Créée il y a une douzaine d’années par Dominique Maes, La Grande Droguerie Poétique est un magasin de produits imaginaires en expansion permanente. Il ne vend rien mais vous propose l’essentiel.
« Résistant chaque jour aux lois de la rentabilité en ne vendant pas nos flacons, nous proposons une révolution douce, créative, poétique, politique, philosophique en révélant l’importance vitale de l’imaginaire capable de transformer et même de créer la réalité. Tous nos pots sont vides mais pleins de sens ! »

* Travail demandé
D'après le document source, par qui La Grande Droguerie Poétique a-t-elle été créée ?

* Extrait de données
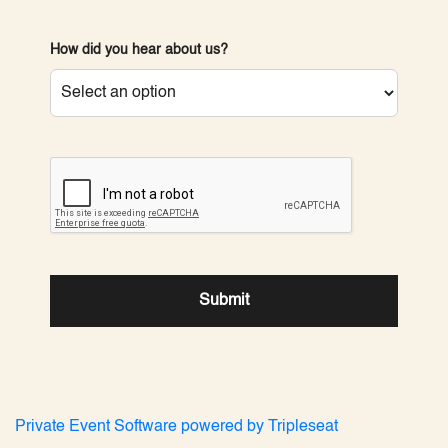
How did you hear about us?
reCAPTCHA verification
Submit
Private Event Software powered by Tripleseat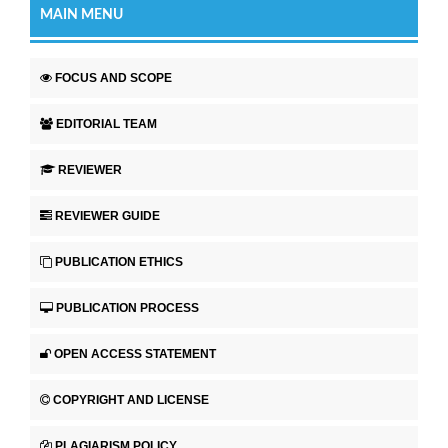
MAIN MENU
FOCUS AND SCOPE
EDITORIAL TEAM
REVIEWER
REVIEWER GUIDE
PUBLICATION ETHICS
PUBLICATION PROCESS
OPEN ACCESS STATEMENT
COPYRIGHT AND LICENSE
PLAGIARISM POLICY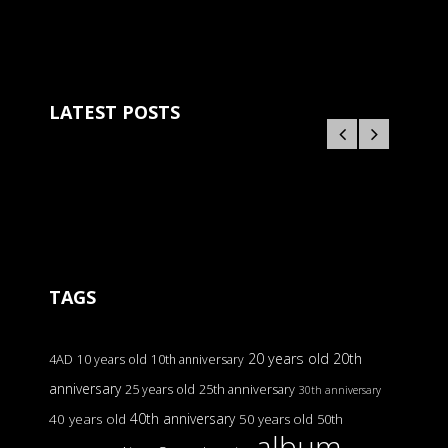
LATEST POSTS
TAGS
20 years old
20th
4AD
10 years old
10th anniversary
anniversary
25 years old
25th anniversary
30th anniversary
40th anniversary
40 years old
50 years old
50th
album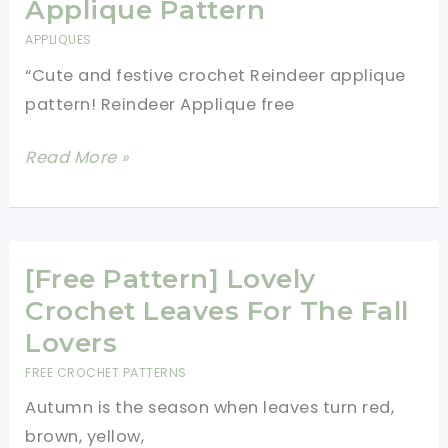
Applique
Applique Pattern
Free
APPLIQUES
Crochet
“Cute and festive crochet Reindeer applique
Pattern
pattern! Reindeer Applique free
Adorable
Read More »
Crochet
Reindeer
Applique
Pattern
[Free Pattern] Lovely
Crochet Leaves For The Fall
Lovers
FREE CROCHET PATTERNS
Autumn is the season when leaves turn red,
brown, yellow,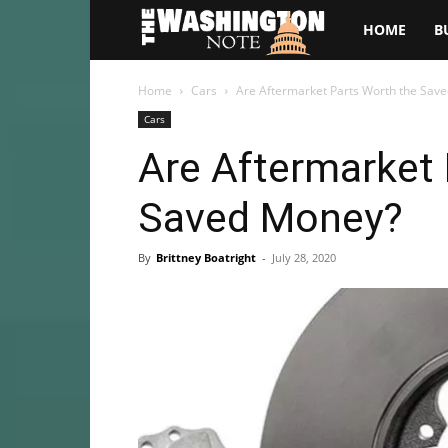
The
HOME
B
Washington
Home
Cars
Are Aftermarket Parts Worth the Sav
Cars
Note
Are Aftermarket 
Saved Money?
By
Brittney Boatright
-
July 28, 2020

* Réponse rédigée
Par Dominique Maes.